--- START OF DATA RECORDS ---

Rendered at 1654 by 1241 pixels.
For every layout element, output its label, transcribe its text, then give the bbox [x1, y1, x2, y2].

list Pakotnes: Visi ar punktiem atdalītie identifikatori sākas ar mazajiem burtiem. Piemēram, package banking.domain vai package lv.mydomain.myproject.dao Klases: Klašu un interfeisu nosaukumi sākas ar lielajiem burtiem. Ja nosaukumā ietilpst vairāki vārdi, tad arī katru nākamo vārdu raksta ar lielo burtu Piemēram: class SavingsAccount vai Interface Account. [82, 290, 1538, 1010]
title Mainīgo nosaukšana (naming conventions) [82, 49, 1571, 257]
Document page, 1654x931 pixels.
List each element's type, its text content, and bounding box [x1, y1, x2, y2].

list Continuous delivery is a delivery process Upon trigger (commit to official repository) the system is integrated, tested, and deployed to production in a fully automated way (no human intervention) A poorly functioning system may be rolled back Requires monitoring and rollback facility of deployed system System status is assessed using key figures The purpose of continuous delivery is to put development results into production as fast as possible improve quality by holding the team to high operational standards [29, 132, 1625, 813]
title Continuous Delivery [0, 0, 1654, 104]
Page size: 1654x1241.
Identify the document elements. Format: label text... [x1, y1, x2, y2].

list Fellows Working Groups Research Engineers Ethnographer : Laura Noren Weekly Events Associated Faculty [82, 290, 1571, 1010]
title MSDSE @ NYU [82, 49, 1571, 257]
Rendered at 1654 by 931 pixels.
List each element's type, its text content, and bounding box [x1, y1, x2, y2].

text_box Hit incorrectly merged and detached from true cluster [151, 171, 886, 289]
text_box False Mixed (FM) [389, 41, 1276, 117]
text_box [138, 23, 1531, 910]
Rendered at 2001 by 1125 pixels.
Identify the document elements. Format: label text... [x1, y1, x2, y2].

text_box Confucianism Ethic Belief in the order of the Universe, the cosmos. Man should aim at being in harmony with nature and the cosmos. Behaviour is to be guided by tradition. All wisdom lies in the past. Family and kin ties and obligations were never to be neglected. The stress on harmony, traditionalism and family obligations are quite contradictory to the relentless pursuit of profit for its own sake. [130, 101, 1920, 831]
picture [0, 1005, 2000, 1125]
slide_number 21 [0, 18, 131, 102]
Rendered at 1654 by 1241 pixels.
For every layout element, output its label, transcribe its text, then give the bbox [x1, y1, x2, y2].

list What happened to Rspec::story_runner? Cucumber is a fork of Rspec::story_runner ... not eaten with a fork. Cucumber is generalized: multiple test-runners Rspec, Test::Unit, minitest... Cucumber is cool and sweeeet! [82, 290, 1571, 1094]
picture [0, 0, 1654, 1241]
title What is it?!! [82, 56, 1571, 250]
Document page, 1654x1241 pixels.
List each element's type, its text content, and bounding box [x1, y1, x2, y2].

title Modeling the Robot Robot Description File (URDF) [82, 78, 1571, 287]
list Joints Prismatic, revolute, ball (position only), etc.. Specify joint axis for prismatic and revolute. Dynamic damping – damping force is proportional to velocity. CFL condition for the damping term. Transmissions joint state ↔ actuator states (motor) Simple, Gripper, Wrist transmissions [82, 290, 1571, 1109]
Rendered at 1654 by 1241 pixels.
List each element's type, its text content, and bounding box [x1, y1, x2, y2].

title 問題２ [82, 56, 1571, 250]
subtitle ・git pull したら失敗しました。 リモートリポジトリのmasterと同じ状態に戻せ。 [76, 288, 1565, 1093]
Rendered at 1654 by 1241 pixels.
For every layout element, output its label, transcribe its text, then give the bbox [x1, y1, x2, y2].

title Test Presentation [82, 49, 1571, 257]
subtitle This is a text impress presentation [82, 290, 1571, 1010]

--- END OF DATA RECORDS ---

CHALLENGE: Reproduce all of the rows above line for line, changing nothing.

ANSWER TO THIS EXERCISE:
Rendered at 1654 by 1241 pixels.
For every layout element, output its label, transcribe its text, then give the bbox [x1, y1, x2, y2].

list Pakotnes: Visi ar punktiem atdalītie identifikatori sākas ar mazajiem burtiem. Piemēram, package banking.domain vai package lv.mydomain.myproject.dao Klases: Klašu un interfeisu nosaukumi sākas ar lielajiem burtiem. Ja nosaukumā ietilpst vairāki vārdi, tad arī katru nākamo vārdu raksta ar lielo burtu Piemēram: class SavingsAccount vai Interface Account. [82, 290, 1538, 1010]
title Mainīgo nosaukšana (naming conventions) [82, 49, 1571, 257]
Document page, 1654x931 pixels.
List each element's type, its text content, and bounding box [x1, y1, x2, y2].

list Continuous delivery is a delivery process Upon trigger (commit to official repository) the system is integrated, tested, and deployed to production in a fully automated way (no human intervention) A poorly functioning system may be rolled back Requires monitoring and rollback facility of deployed system System status is assessed using key figures The purpose of continuous delivery is to put development results into production as fast as possible improve quality by holding the team to high operational standards [29, 132, 1625, 813]
title Continuous Delivery [0, 0, 1654, 104]
Page size: 1654x1241.
Identify the document elements. Format: label text... [x1, y1, x2, y2].

list Fellows Working Groups Research Engineers Ethnographer : Laura Noren Weekly Events Associated Faculty [82, 290, 1571, 1010]
title MSDSE @ NYU [82, 49, 1571, 257]
Rendered at 1654 by 931 pixels.
List each element's type, its text content, and bounding box [x1, y1, x2, y2].

text_box Hit incorrectly merged and detached from true cluster [151, 171, 886, 289]
text_box False Mixed (FM) [389, 41, 1276, 117]
text_box [138, 23, 1531, 910]
Rendered at 2001 by 1125 pixels.
Identify the document elements. Format: label text... [x1, y1, x2, y2].

text_box Confucianism Ethic Belief in the order of the Universe, the cosmos. Man should aim at being in harmony with nature and the cosmos. Behaviour is to be guided by tradition. All wisdom lies in the past. Family and kin ties and obligations were never to be neglected. The stress on harmony, traditionalism and family obligations are quite contradictory to the relentless pursuit of profit for its own sake. [130, 101, 1920, 831]
picture [0, 1005, 2000, 1125]
slide_number 21 [0, 18, 131, 102]
Rendered at 1654 by 1241 pixels.
For every layout element, output its label, transcribe its text, then give the bbox [x1, y1, x2, y2].

list What happened to Rspec::story_runner? Cucumber is a fork of Rspec::story_runner ... not eaten with a fork. Cucumber is generalized: multiple test-runners Rspec, Test::Unit, minitest... Cucumber is cool and sweeeet! [82, 290, 1571, 1094]
picture [0, 0, 1654, 1241]
title What is it?!! [82, 56, 1571, 250]
Document page, 1654x1241 pixels.
List each element's type, its text content, and bounding box [x1, y1, x2, y2].

title Modeling the Robot Robot Description File (URDF) [82, 78, 1571, 287]
list Joints Prismatic, revolute, ball (position only), etc.. Specify joint axis for prismatic and revolute. Dynamic damping – damping force is proportional to velocity. CFL condition for the damping term. Transmissions joint state ↔ actuator states (motor) Simple, Gripper, Wrist transmissions [82, 290, 1571, 1109]
Rendered at 1654 by 1241 pixels.
List each element's type, its text content, and bounding box [x1, y1, x2, y2].

title 問題２ [82, 56, 1571, 250]
subtitle ・git pull したら失敗しました。 リモートリポジトリのmasterと同じ状態に戻せ。 [76, 288, 1565, 1093]
Rendered at 1654 by 1241 pixels.
For every layout element, output its label, transcribe its text, then give the bbox [x1, y1, x2, y2].

title Test Presentation [82, 49, 1571, 257]
subtitle This is a text impress presentation [82, 290, 1571, 1010]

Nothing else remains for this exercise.